He then went on to say it would simply take too much time to explain the term…so he believes the potential investors “either get it or they don’t. Sorry.”
The two-word term could actually be easily defined in civilian language. This would, however, require “Acme’s” founder to get down off his high horse.
It’s not the job of VCs, or bankers, or customers to work at understanding why they should open their checkbook.
Here’s the thing: there are other reasons besides the high horse that could cause a microbusiness owner not to explain why their potential customers should open their checkbook.
Sometimes, the why seems so obvious to us that we literally find it difficult to come up with language — especially persuasive language — to explain.
Let’s face it: there really are some things that you might reasonably have trouble explaining to somebody why they need to buy it. Stuff like diapers and deodorant and Preparation H.
If you use feminine hygiene products (to be properly euphemistic), you don’t really need me to explain why.
But that obviousness doesn’t mean that no explanations are necessary. If that were the case, there would have been no reason for you to have launched your business to begin with. And, sure enough, I have had conversations with microbusiness owners that went like this:
Them: But why do I need to explain to anybody why they need to use diapers? If they need them, they already know they need them.
Me: Yeah, but why do they need these diapers? Why do they need to buy them from you?
Them: Eh … um … ah … er … well, they don’t, really.
That’s perfectly true. Nobody has to buy anything at all from you. And if you can’t think of any reason why they should, then you should probably be in a different line of work.
But, of course, when you’re dealing with people, things are often not what they seem.
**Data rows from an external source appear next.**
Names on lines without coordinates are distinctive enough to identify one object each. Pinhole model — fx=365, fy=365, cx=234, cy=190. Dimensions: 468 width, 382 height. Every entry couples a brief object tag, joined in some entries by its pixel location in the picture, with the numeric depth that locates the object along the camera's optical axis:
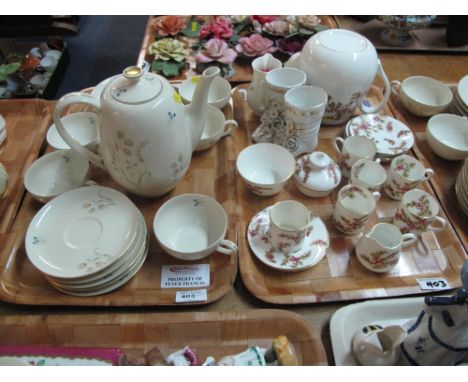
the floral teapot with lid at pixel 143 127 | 0.64
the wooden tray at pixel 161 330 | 0.64
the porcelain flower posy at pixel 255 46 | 1.25
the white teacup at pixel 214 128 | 0.94
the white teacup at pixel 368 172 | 0.86
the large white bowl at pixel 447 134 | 0.96
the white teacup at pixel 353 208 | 0.76
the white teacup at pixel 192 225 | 0.73
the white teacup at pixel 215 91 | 1.05
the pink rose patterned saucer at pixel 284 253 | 0.73
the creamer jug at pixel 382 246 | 0.71
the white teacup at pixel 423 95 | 1.08
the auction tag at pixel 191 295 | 0.68
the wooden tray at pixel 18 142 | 0.83
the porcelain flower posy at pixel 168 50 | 1.23
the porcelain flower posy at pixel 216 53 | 1.21
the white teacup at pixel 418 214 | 0.77
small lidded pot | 0.86
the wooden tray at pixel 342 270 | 0.70
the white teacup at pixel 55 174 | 0.83
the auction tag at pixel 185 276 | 0.71
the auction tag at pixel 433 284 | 0.71
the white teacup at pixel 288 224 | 0.71
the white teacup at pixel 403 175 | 0.84
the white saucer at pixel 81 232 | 0.67
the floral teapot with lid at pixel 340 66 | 0.93
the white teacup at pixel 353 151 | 0.90
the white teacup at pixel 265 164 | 0.89
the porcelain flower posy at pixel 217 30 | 1.33
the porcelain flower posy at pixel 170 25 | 1.36
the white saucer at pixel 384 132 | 0.96
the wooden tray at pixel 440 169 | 0.84
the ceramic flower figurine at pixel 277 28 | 1.32
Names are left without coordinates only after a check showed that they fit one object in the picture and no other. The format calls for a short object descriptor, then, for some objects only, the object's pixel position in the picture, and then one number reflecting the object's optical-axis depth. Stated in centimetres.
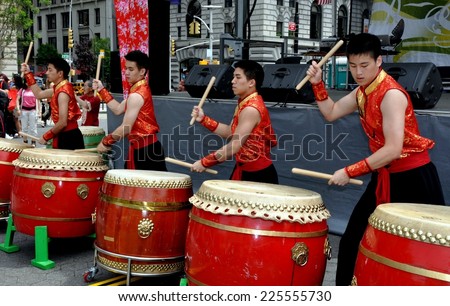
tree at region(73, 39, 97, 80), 4562
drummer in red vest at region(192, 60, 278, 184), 335
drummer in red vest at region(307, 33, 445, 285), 250
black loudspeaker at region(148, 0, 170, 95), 743
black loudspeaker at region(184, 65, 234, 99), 620
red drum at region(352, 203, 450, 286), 182
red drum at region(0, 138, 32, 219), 456
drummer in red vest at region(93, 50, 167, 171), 401
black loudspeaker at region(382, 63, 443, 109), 470
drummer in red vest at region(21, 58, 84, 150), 481
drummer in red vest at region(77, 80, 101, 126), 735
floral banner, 689
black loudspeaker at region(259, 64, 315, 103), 553
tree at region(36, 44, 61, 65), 5223
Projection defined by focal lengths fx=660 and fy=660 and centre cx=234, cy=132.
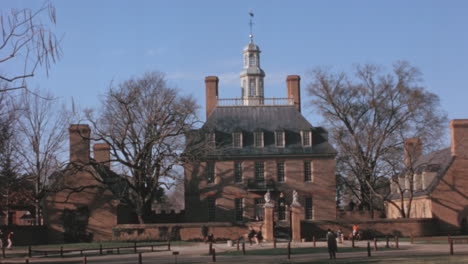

(Pause for musical interlude … )
One big reason why it’s possible for me to have that kind of conversation with somebody who calls himself a business owner is pretty much the same reason why a lot of microbusiness owners feel like they’re allergic to marketing in the first place. They really, really don’t like that icky feeling you get when you stand up somewhere and yell: BUY MY STUFF! BUY MY STUFF!
And who can blame them?
But of course, there’s a difference between standing in the middle of the virtual square and yelling like that, and knowing, within yourself, why people should buy your stuff. Modesty is all well and good but, in this situation, you really do need to be able to articulate why a customer should buy your product, from you.
It might seem obvious to me why a microbusiness owner might need business news and analysis that is especially tailored for them and, if I was my only target customer, that would be fine.
But there was no news outlet for microbusiness owners before the launch of The MicroEnterprise Journal and microbusiness owners managed to do okay without it. Which means that I need to be able to explain to those microbusiness owners why they really do need my newsletter if I want them to buy a subscription for it.
It means explaining to them what a microbusiness is and why it is important for them to self-identify as a part of that subset of the small business universe.
It means educating them as to how microbusinesses are different from larger small businesses and why that matters.
It means empowering them with the information that they are important to the overall U.S. economy, in spite of their small size, and why that is and how it works.
Explain, educate, empower. That is how you first serve your customers.
There really was a reason why you launched your business, right?
What you need to do is let people know that there is more to Preparation H and deodorant and diapers than hemorrhoids and B.O. and baby doo.
What’s nice for a deer-in-the-headlights marketer is that you can do all of that for potential customers without ever once screaming “BUY MY STUFF” in anybody’s face.
(And props to Mary for writing the stuff that got me started.)